Republican People’s Party (CHP) deputy and prominent human rights activist Sezgin Tanrıkulu in a parliamentary question asked Turkey’s vice president about allegations of torture perpetrated on former diplomats who are currently under detention, according to the Bold Medya news website.
Some 20 former employees of the Turkish Foreign Ministry who were among 100 detained in May as part of an investigation into alleged cheating during exams to recruit staff between 2010 and 2013 are being subjected to heavy torture by individuals who are alleged members of Turkey’s National Intelligence Organization (MİT), according to claims raised by Kurdish Peoples’ Democratic Party (HDP) deputy Ömer Faruk Gergerlioğlu last week.

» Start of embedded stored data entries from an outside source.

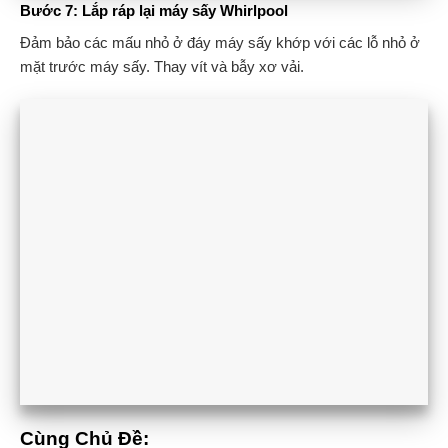
Bước 7: Lắp ráp lại máy sấy Whirlpool
Đảm bảo các mấu nhỏ ở đáy máy sấy khớp với các lỗ nhỏ ở
mặt trước máy sấy. Thay vít và bẫy xơ vải.
Cùng Chủ Đề: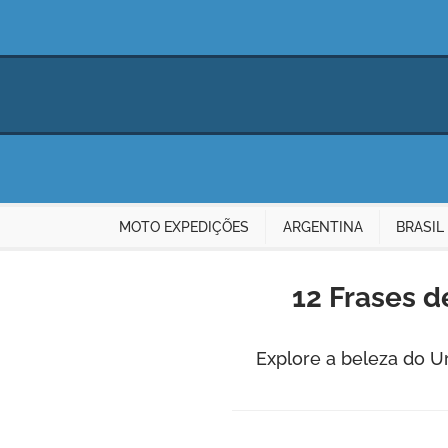
MOTO EXPEDIÇÕES
ARGENTINA
BRASIL
12 Frases d
Explore a beleza do U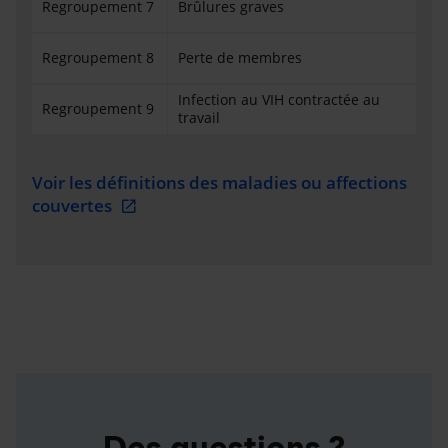
Regroupement 7
Brûlures graves
Regroupement 8
Perte de membres
Infection au VIH contractée au
Regroupement 9
travail
Voir les définitions des maladies ou affections
couvertes
Des questions ?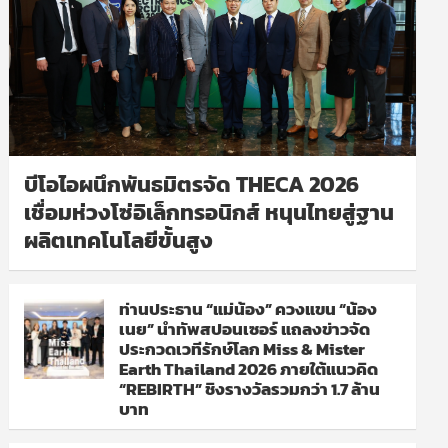
บีโอไอผนึกพันธมิตรจัด THECA 2026
เชื่อมห่วงโซ่อิเล็กทรอนิกส์ หนุนไทยสู่ฐาน
ผลิตเทคโนโลยีขั้นสูง
ท่านประธาน “แม่น้อง” ควงแขน “น้อง
เนย” นำทัพสปอนเซอร์ แถลงข่าวจัด
ประกวดเวทีรักษ์โลก Miss & Mister
Earth Thailand 2026 ภายใต้แนวคิด
“REBIRTH” ชิงรางวัลรวมกว่า 1.7 ล้าน
บาท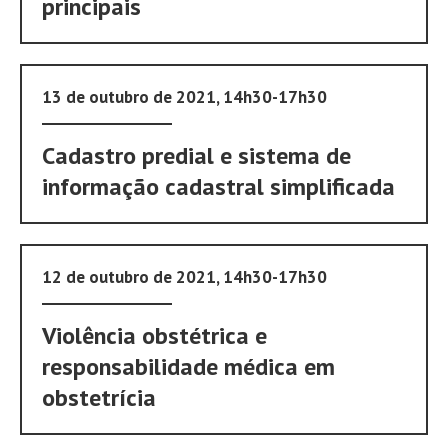
principais
13 de outubro de 2021, 14h30-17h30
Cadastro predial e sistema de
informação cadastral simplificada
12 de outubro de 2021, 14h30-17h30
Violência obstétrica e
responsabilidade médica em
obstetrícia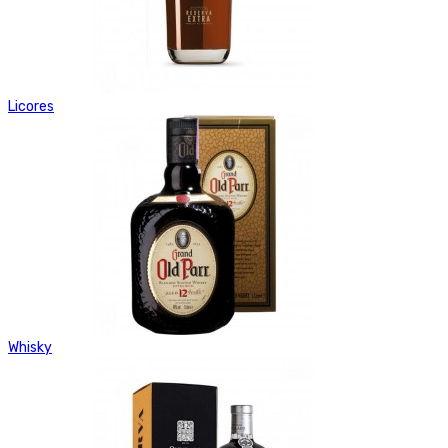
Licores
Whisky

The claims were later confirmed by the Ankara Bar Association, which published a report including interviews with five detainees who were subjected to torture at a detention center in Ankara, exposing details of the torture perpetrated by law enforcement officials.
In the parliamentary question directed at Vice President Fuat Oktay, Tanrıkulu asked, “Are the allegations suggesting that former Foreign Ministry employees are being subjected to torture at the Ankara Police Department by people who introduce themselves as MİT members true?”

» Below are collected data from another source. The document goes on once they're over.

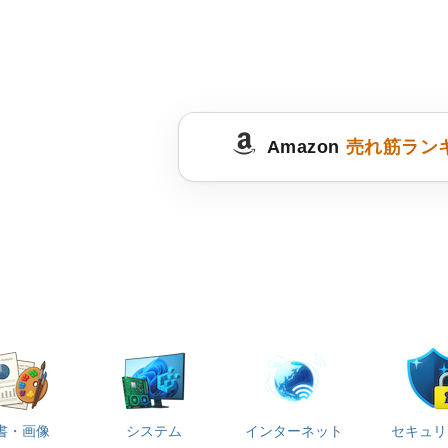
Amazon
売れ筋ラン
書・画像
システム
インターネット
セキュリ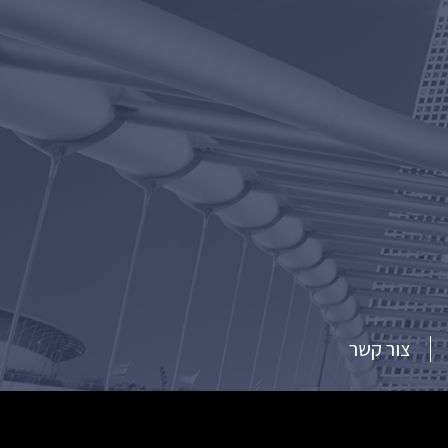
צור קשר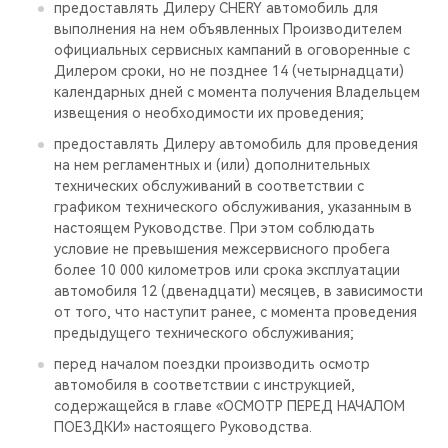
предоставлять Дилеру CHERY автомобиль для
выполнения на нем объявленных Производителем
официальных сервисных кампаний в оговоренные с
Дилером сроки, но не позднее 14 (четырнадцати)
календарных дней с момента получения Владельцем
извещения о необходимости их проведения;
предоставлять Дилеру автомобиль для проведения
на нем регламентных и (или) дополнительных
технических обслуживаний в соответствии с
графиком технического обслуживания, указанным в
настоящем Руководстве. При этом соблюдать
условие не превышения межсервисного пробега
более 10 000 километров или срока эксплуатации
автомобиля 12 (двенадцати) месяцев, в зависимости
от того, что наступит ранее, с момента проведения
предыдущего технического обслуживания;
перед началом поездки производить осмотр
автомобиля в соответствии с инструкцией,
содержащейся в главе «ОСМОТР ПЕРЕД НАЧАЛОМ
ПОЕЗДКИ» настоящего Руководства.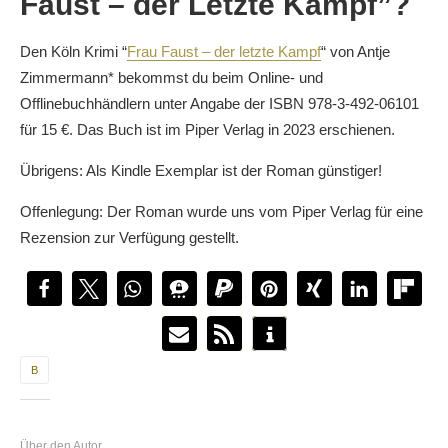
Faust – der Letzte Kampf”?
Den Köln Krimi “
Frau Faust – der letzte Kampf
“ von Antje
Zimmermann* bekommst du beim Online- und
Offlinebuchhändlern unter Angabe der ISBN 978-3-492-06101
für 15 €. Das Buch ist im Piper Verlag in 2023 erschienen.
Übrigens: Als Kindle Exemplar ist der Roman günstiger!
Offenlegung: Der Roman wurde uns vom Piper Verlag für eine
Rezension zur Verfügung gestellt.
B
Über den Autor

Tanrıkulu also asked whether the former diplomats under detention were subjected to torture because they did not want to become informants, whether the individuals who introduced themselves as MİT members were identified and whether legal action has been taken or will be taken against these individuals.
The CHP deputy also asked about an allegation that one former diplomat was beaten until he passed out and was taken to a hospital but that doctors refused to give him a medical report, and asked whether any legal action has been taken against those doctors and at which hospital they work.

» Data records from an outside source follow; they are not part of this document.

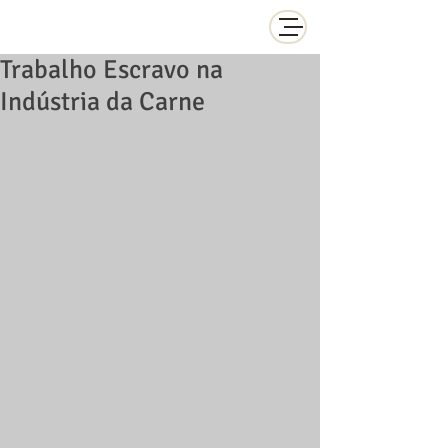
Trabalho Escravo na
Indústria da Carne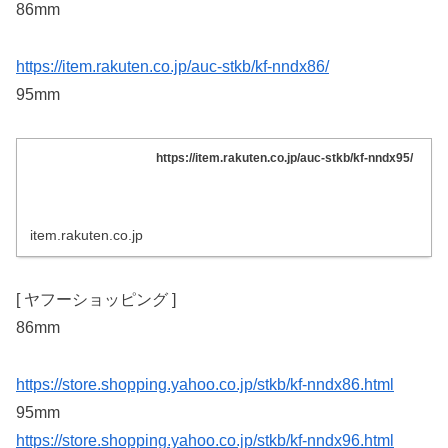
86mm
https://item.rakuten.co.jp/auc-stkb/kf-nndx86/
95mm
https://item.rakuten.co.jp/auc-stkb/kf-nndx95/
item.rakuten.co.jp
[ ヤフーショッピング ]
86mm
https://store.shopping.yahoo.co.jp/stkb/kf-nndx86.html
95mm
https://store.shopping.yahoo.co.jp/stkb/kf-nndx96.html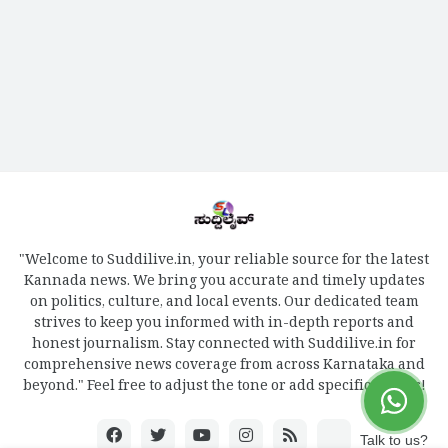
"Welcome to Suddilive.in, your reliable source for the latest
Kannada news. We bring you accurate and timely updates
on politics, culture, and local events. Our dedicated team
strives to keep you informed with in-depth reports and
honest journalism. Stay connected with Suddilive.in for
comprehensive news coverage from across Karnataka and
beyond." Feel free to adjust the tone or add specific details!
Talk to us?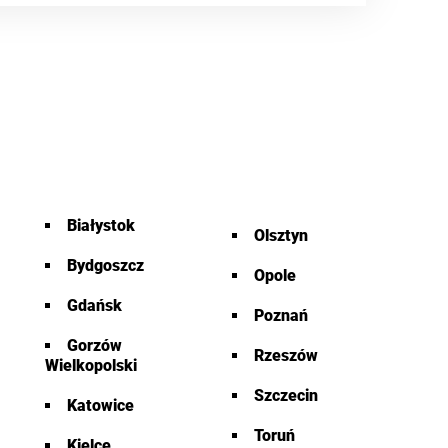
Białystok
Olsztyn
Bydgoszcz
Opole
Gdańsk
Poznań
Gorzów
Rzeszów
Wielkopolski
Szczecin
Katowice
Toruń
Kielce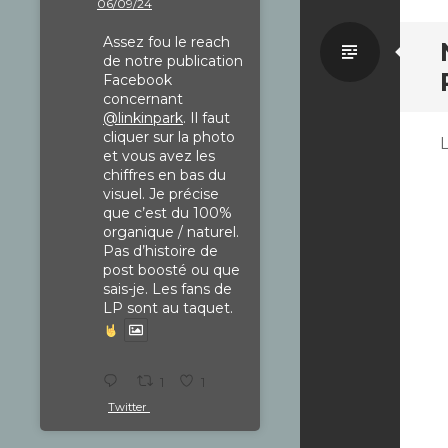
06/09/24
Assez fou le reach
Par
de notre publication
Facebook
concernant
défaut
@linkinpark
. Il faut
cliquer sur la photo
L
et vous avez les
chiffres en bas du
visuel. Je précise
que c’est du 100%
organique / naturel.
Pas d’histoire de
post boosté ou que
sais-je. Les fans de
LP sont au taquet.
1
1
Twitter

The detained diplomats are believed to have links to the Gülen movement, which is accused by the Turkish government of masterminding a failed coup attempt on July 15, 2016. The movement, inspired by the views of US-based Islamic cleric Fethullah Gülen, strongly denies any involvement in the failed putsch.
Following the coup attempt, the Turkish government launched a massive crackdown on followers of the movement on the pretext of an anti-coup fight as a result of which more than 150,000 people were removed from state jobs while in excess of 50,000 others were jailed and some 600,000 people have been investigated on allegations of terrorism.